Instrução:
Por favor, retome a reportagem sobre o conflito nas Malvinas logo após a última frase e escreva a continuação.

CHOQUES NO ATLÂNTICO SUL

Ingleses resistem; morrem três soldados argentinos

Publicado na Folha de S.Paulo, segunda-feira, 5 de abril de 1982

A resistência durante a ocupação das ilhas Geórgia do Sul, a 1.800 km das Malvinas, provocou a morte de três soldados argentinos, a queda de um helicóptero e danos numa corveta, segundo informação do chanceler britânico, John Nott. Buenos Aires confirmou as mortes, mas desmentiu as demais perdas. Os ingleses não sofreram baixas porque as tropas argentinas têm instruções de respeitar vidas e propriedades britânicas no Atlântico Sul, disse um comunicado oficial argentino.
A Grã-Bretanha está disposta a lutar pelas Malvinas, afirmou o ministro John Nott. A Argentina anunciou que vai respeitar a resolução da ONU que pede o fim das hostilidades, mas não abandonará as ilhas. O presidente Leopoldo Galtieri enfatizou que seu país lutará "com toda a força disponível" se for atacado. Hoje, parte a força-tarefa britânica de 40 navios em direção às Malvinas. Buenos Aires cancelou o pagamento de sua dívida externa com a Inglaterra, em represália pelo congelamento dos bens argentinos decretado por Londres.
Em Brasília, o porta-voz do Itamarati, Bernardo Pericás, confirmou que a Argentina solicitou ao Brasil que represente seus interesses na Grã-Bretanha.

Argentinas lutará com toda a força, adverte Galtieri

A Grã-Bretanha está disposta a combater pela posse do arquipélago das Malvinas, ocupado na sexta-feira por tropas argentinas, afirmou ontem, em Londres, o ministro da Defesa, John Nott. "Vamos restaurar a administração britânica nas ilhas Falkland (nome inglês das Malvinas), ainda que tenhamos que lutar", disse ele, reafirmando que seu país estava mobilizando "a maior força naval existente fora das duas superpotências". Em Buenos Aires, o presidente Leopoldo Galtieri advertiu que a Argentina, se for atacada por "ar, mar ou terra", lutará "com toda a força disponível".

Dados armazenados:
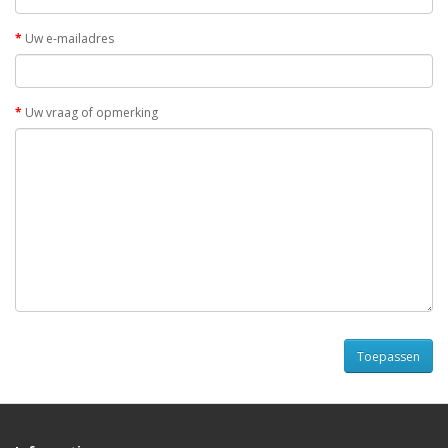
Uw e-mailadres
Uw vraag of opmerking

Sua resposta:
Na ocupação das ilhas Geórgias do Sul, segunda etapa da operação "recuperação" desencadeada pelos argentinos no Atlântico Sul, morreram três militares invasores. Segundo o ministro britânico John Nott, os 22 fuzileiros navais da guarnição local reagiram ao desembarque argentino derrubando um helicóptero e avariando uma corveta com foguetes antitanques disparados de bazuca. Um comunicado oficial argentino confirma as mortes mas nega a existência de danos em helicópteros ou navios.
Os militares argentinos intimaram Grytviken, capital das Geórgias do Sul, à rendição - informou o comunicado argentino - recebendo a resposta de que não havia pessoal militar britânico na área. "Dois helicópteros iniciaram o desembarque. Ao pousar o segundo aparelho, tropas inglesas, cuja existência tinha sido negada, abriram fogo de surpresa sobre os helicópteros e pessoal, cusando três baixas argentinas". O contingente britânico rendeu-se em seguida, sem sofrer baixas porque, de acordo com Buenos Aires, os soldados argentinos têm instruções de respeitarem vidas e propriedades britânicas. A escaramuça ocorreu antes da ONU solicitar o fim dos hostilidades , acrescentou o comunicado.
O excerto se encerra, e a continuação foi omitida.